***** The input *****

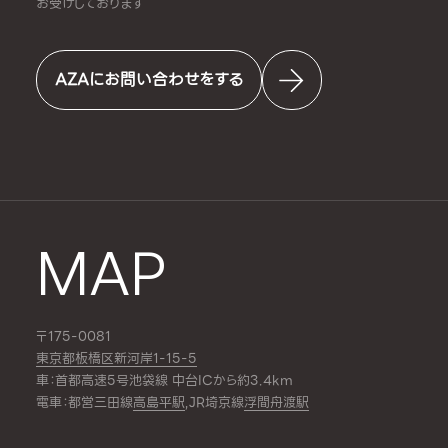
お受けしております
AZAにお問い合わせをする
MAP
〒175-0081
東京都板橋区新河岸1-15-5
車：首都高速5号池袋線 中台ICから約3.4km
電車：都営三田線
高島平駅
,JR埼京線
浮間舟渡駅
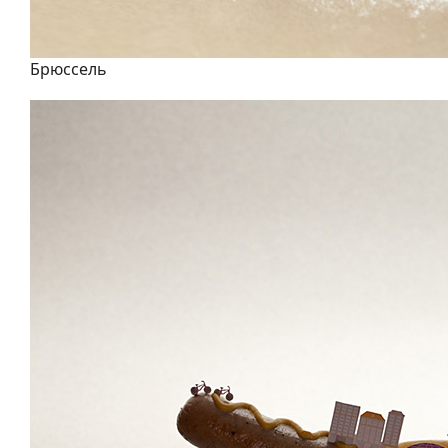
Брюссель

*****

§ Aim of the exercise
Each entry, word for word, belongs in your answer; each picture does not.

§ Solution to this problem
お受けしております
AZAにお問い合わせをする
MAP
〒175-0081
東京都板橋区新河岸1-15-5
車：首都高速5号池袋線 中台ICから約3.4km
電車：都営三田線
高島平駅
,JR埼京線
浮間舟渡駅
Брюссель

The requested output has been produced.